For most people, the choice of college savings vehicle is easy: 529 plans provide tax-free investment growth and withdrawals for qualified education expenses. Parents who start saving in a 529 account when their children are young can take advantage of that tax savings, as well as compound interest and — in some states — a tax deduction on contributions.
Because of those tax advantages, 529 plans do have a few rules, including guidelines around what qualifies as an education expense. Here’s what you need to know about these plans.
529 plans are state-sponsored
Each state offers at least one 529 plan. You don’t have to invest in your own state’s plan; though many states offer residents a state tax deduction for doing so, there is no federal tax deduction for 529 contributions. If your state doesn’t offer any tax benefits (check our list of all state plans), shop around to find the best plan for you: NerdWallet’s 529 tool can help you narrow down your options. The state that sponsors your plan also doesn’t have any role in where your child can go to school; students can use the money to attend a qualified school in any state.

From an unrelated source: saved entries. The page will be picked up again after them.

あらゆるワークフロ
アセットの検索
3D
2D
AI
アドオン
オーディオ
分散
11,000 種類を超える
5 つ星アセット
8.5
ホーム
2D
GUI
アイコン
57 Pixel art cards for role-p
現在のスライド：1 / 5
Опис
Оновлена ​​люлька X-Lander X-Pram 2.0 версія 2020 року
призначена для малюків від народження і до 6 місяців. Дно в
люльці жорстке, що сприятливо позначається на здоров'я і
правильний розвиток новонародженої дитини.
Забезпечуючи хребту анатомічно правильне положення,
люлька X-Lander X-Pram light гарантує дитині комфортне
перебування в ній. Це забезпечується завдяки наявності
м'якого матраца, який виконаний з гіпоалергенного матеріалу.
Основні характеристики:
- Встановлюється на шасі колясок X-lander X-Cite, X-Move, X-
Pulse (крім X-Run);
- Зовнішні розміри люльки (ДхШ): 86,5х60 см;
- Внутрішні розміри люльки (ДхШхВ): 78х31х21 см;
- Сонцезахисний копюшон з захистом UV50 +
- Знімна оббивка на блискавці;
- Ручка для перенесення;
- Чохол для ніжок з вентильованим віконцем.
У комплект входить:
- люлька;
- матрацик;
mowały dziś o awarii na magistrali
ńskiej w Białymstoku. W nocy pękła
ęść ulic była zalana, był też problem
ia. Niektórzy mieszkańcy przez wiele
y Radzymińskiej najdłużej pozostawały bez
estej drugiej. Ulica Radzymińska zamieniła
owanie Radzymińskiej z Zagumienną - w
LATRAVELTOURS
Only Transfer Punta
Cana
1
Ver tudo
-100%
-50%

The exception here is a specific kind of 529 plan called a prepaid plan, which, as the name implies, allows you to prepay tuition at an in-state, public college, locking in the cost in today’s dollars and at current tuition rates. These plans make sense only if you’re sure your child will attend an in-state, public school. Only 12 states offer prepaid 529 plans.
The account holder maintains ownership of the funds
Unlike other college savings vehicles such as custodial accounts, 529 plans allow the funds to remain under the account owner’s control, meaning you can withdraw the funds at any time (though taxes and penalties may apply; more on this below). The beneficiary does not have control over the funds in the account.
There aren’t set contribution limits
The IRS says “contributions cannot exceed the amount necessary to provide for the qualified education expenses of the beneficiary.” So, unlike other tax-advantaged accounts — such as Roth and traditional IRAs — 529 plans do not have specific contribution limits set forth by the IRS. Most states do set limits of $300,000 or more.
However, contributions may trigger gift tax consequences if you earmark more than the gift tax exclusion ($14,000 for 2015) for any one beneficiary in a tax year. The vast majority of people do not need to worry about this; not only because they are unlikely to need to contribute that much per year to meet their savings goals, but also because of the unified credit. More on that here.
Qualified distribution rules are strict
529s are specifically for qualified higher education expenses, though that category extends beyond tuition; it also includes fees, room and board, textbooks, computers and “peripheral equipment” (like a printer). Withdrawals made for purposes outside the rules will hurt: Earnings withdrawn for non-qualified expenses are subject to a 10% penalty and ordinary income taxes. There is no penalty on the principal.
There are a few exceptions: If the beneficiary receives a scholarship, you can withdraw funds equal to the amount awarded; the earnings will still be subject to taxes but there will be no additional penalty. Parents are also free to change the beneficiary on the account at any time, so if, for example, your first child decides to take a different path, you can change the account beneficiary so that the funds will go toward paying for a younger sibling’s education instead.
The bottom line
For many families, 529 plans will be the obvious choice for college savings. Most plans offer age-based investment options that will automatically rebalance, taking more risk as your child is young and less as he or she approaches college age. You can open a 529 plan directly through your state’s plan website.